#### TESTO ####
Silicon Torino memories

da un articolo di Bruno Ventavoli sulla Stampa del 9 novembre 2000

Tecnologici, fantasiosi, flessibili: chi sono i protagonisti della net generation che hanno cambiato l’anima della città Silicon Torino capitael del web. Seimila miliardi di fatturato. 65 mila occupati. Secondo le statistiche, Torino è la capitale italiana della new economy. Dietro le cifre, i grafici, la mole di miliardi creati e spostati, c’è anche un nuovo mondo. Di professioni, competenze, genialità. Che trasforma l’anima e la vocazione di una solida metropoli industriale. Che sperimenta mestieri d’avanguardia.

Della Silicon Valley sappiamo molto. Conosciamo i capitani d’industria in rete come Bill Gates, Jeff Bezos, o Shawn Fanning, che hanno saputo estrarre cascate di miliardi dalle vene minime del silicio. Il sociologo David Brooks ci ha appena tratteggiato il popolo dei Bobos, i 30-50enni che hanno trovato il «paradiso» con la new economy, che mescolano ricchezza e pauperismo, feng shui e borsa. E cosa succede a Torino e in Italia? Qui l’economia della tecnologia avanzata si è sviluppata in ritardo rispetto agli Stati Uniti. La sua crescita tumultuosa determina mutamenti altrettanto radicali. Fa germinare una nuova classe di imprenditori e una nuova categoria di lavoratori. Quelli della net generation.


Uno dei fenomeni torinesi più evidenti è Vitaminic, la piattaforma digitale che ha contribuito a rivoluzionare il modo di ascoltare, promuovere e distribuire musica. E’ stata fondata nel ’99 da Dettori, Gonella, Marconetto, tutti circa quarantenni; ha cominciato a irrorare di note il cyberspazio in agosto; capitalizza in borsa 130 milioni di euro. Ma nella provincia di Torino sono venuti alla luce molti altri figli della new economy, dai grandi portali come CiaoWeb, alle aziende di software e hardware.
####
Stabilisci se le affermazioni (a), (b) e (c) concordano con il testo sulla new economy a Torino: rispondi sì o no e cita alla lettera le parole che decidono. (a) Vitaminic è stata fondata nel 1999. (b) A Torino e in Italia l'economia della tecnologia avanzata si è sviluppata prima che negli Stati Uniti. (c) La new economy torinese conta 65 mila occupati. Le righe riportate non hanno alcun legame con il testo sulla new economy a Torino.
#### ESTRATTI DI DATI ####
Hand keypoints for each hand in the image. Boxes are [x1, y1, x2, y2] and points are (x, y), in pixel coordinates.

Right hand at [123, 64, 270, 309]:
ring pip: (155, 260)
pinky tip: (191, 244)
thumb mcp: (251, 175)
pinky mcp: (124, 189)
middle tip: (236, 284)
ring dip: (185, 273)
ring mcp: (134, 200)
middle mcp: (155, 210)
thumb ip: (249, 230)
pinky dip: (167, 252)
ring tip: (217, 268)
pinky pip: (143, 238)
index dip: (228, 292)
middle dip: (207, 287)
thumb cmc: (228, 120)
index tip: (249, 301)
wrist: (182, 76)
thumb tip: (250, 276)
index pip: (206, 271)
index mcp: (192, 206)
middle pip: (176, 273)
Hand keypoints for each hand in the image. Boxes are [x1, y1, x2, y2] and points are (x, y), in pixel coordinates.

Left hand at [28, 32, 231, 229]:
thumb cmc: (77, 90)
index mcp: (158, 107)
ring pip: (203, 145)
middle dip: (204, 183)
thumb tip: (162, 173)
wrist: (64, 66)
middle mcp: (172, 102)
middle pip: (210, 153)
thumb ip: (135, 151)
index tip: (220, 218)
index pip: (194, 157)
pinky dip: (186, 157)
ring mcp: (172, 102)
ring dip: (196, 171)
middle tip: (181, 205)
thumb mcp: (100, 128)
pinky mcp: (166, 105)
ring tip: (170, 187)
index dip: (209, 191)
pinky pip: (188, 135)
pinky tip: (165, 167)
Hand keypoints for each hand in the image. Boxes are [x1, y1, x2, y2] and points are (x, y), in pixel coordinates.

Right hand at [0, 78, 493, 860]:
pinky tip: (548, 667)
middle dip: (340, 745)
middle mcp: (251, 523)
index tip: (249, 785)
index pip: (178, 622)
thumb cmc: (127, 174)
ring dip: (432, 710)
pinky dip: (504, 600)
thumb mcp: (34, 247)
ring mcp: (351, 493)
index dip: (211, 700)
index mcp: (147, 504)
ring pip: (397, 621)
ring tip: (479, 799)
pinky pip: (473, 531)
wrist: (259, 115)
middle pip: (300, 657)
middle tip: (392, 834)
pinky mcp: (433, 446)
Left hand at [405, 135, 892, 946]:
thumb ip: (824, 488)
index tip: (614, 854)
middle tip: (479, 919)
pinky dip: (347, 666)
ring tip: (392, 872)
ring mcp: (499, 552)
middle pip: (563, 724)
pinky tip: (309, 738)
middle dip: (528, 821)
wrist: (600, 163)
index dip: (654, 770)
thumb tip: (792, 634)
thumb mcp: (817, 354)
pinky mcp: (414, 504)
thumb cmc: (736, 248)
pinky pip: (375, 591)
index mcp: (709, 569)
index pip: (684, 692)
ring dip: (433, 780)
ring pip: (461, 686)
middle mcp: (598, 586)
####
:: SOLUZIONE ::
(a) Sì: «E’ stata fondata nel ’99 da Dettori, Gonella, Marconetto».
(b) No: «Qui l’economia della tecnologia avanzata si è sviluppata in ritardo rispetto agli Stati Uniti.»
(c) Sì: «65 mila occupati.»